Depuis les indépendances des années 1960, la France a privilégié des relations bilatérales avec ses anciennes colonies, système souvent qualifié, avec une pointe d’ironie, de « Françafrique ». Ce système, malgré ses contestations récurrentes, assurait à Paris une influence prédominante. Mais l’Afrique, jeune, dynamique et ambitieuse, refuse désormais cette hégémonie passée.
Francis Kpatindé, expert en affaires africaines, souligne l’incapacité de la France à se réinventer. « L’Afrique est jeune, et cette jeunesse n’a aucun lien sentimental particulier avec l’ancienne puissance coloniale, » affirme-t-il. « La France, quant à elle, demeure figée dans une approche conservatrice, dépourvue de stratégie cohérente pour répondre aux aspirations des nouvelles générations. » Le retrait progressif des troupes françaises témoigne, selon lui, d’un décalage abyssal avec les réalités contemporaines. Ce repli militaire s’accompagne d’une marginalisation économique et diplomatique face à des acteurs émergents tels que la Chine, la Russie, la Turquie et les pays du Golfe.
Une dynamique irréversible ?
La succession de ces retraits – Mali, Burkina Faso, Niger, Sénégal et Tchad – suggère un mouvement profond et probablement irréversible. Ces départs ne sont pas simplement des revers militaires ; ils symbolisent l’érosion d’un leadership autrefois considéré comme inamovible. Les appels à une « coopération rénovée », lancés par Emmanuel Macron, semblent impuissants à inverser la tendance.
Pour autant, ce rejet ne signifie pas une rupture définitive. De nombreux analystes estiment que la France doit réévaluer profondément ses approches, en misant sur des partenariats équilibrés et mutuellement bénéfiques, axés sur des secteurs clés tels que l’éducation, l’innovation et les énergies renouvelables. Une nouvelle ère de coopération, plus équitable et respectueuse, pourrait s’amorcer.
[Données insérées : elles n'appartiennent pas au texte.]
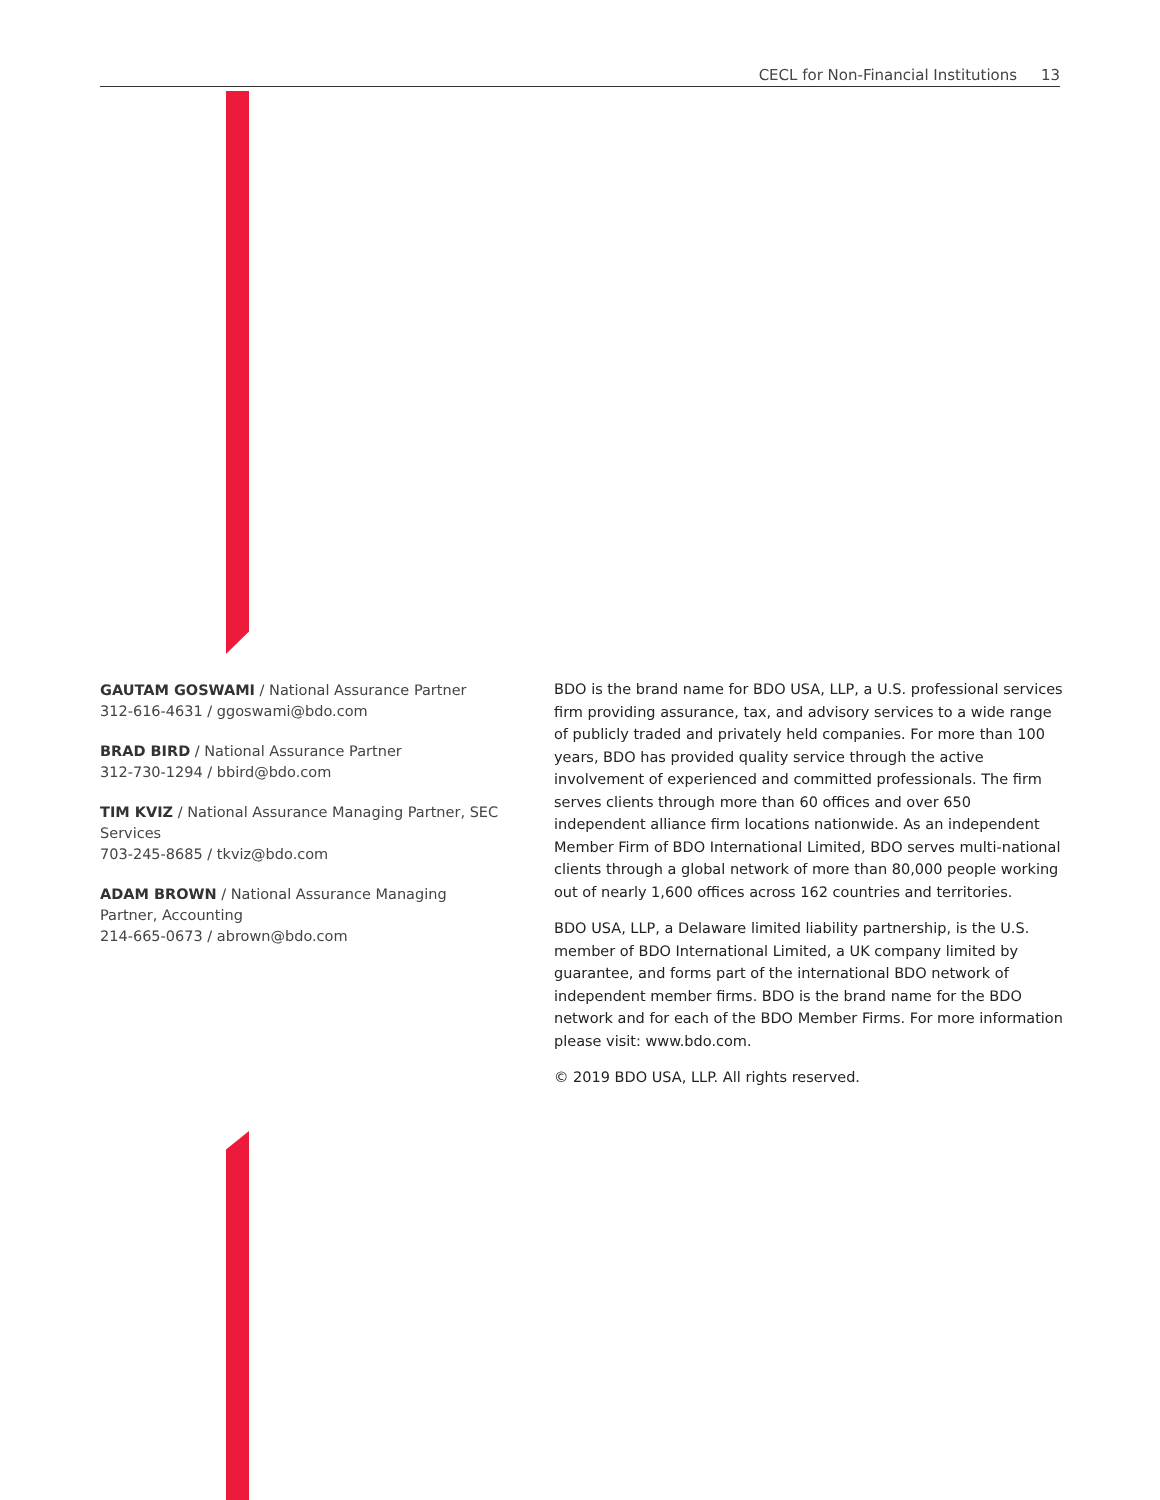CECL for Non-Financial Institutions 13
GAUTAM GOSWAMI / National Assurance Partner
312-616-4631 / ggoswami@bdo.com
BRAD BIRD / National Assurance Partner
312-730-1294 / bbird@bdo.com
TIM KVIZ / National Assurance Managing Partner, SEC Services
703-245-8685 / tkviz@bdo.com
ADAM BROWN / National Assurance Managing Partner, Accounting
214-665-0673 / abrown@bdo.com
BDO is the brand name for BDO USA, LLP, a U.S. professional services firm providing assurance, tax, and advisory services to a wide range of publicly traded and privately held companies. For more than 100 years, BDO has provided quality service through the active involvement of experienced and committed professionals. The firm serves clients through more than 60 offices and over 650 independent alliance firm locations nationwide. As an independent Member Firm of BDO International Limited, BDO serves multi-national clients through a global network of more than 80,000 people working out of nearly 1,600 offices across 162 countries and territories.
BDO USA, LLP, a Delaware limited liability partnership, is the U.S. member of BDO International Limited, a UK company limited by guarantee, and forms part of the international BDO network of independent member firms. BDO is the brand name for the BDO network and for each of the BDO Member Firms. For more information please visit: www.bdo.com.
© 2019 BDO USA, LLP. All rights reserved.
Ce désengagement progressif révèle la fragilité de l’image de la France sur la scène internationale. Alors que l’Union européenne ambitionne de renforcer son rôle en Afrique, l’échec français pourrait compromettre l’influence occidentale face à la montée en puissance des acteurs émergents. L’avenir des relations franco-africaines reste incertain, mais une chose est claire : une profonde mutation est en marche.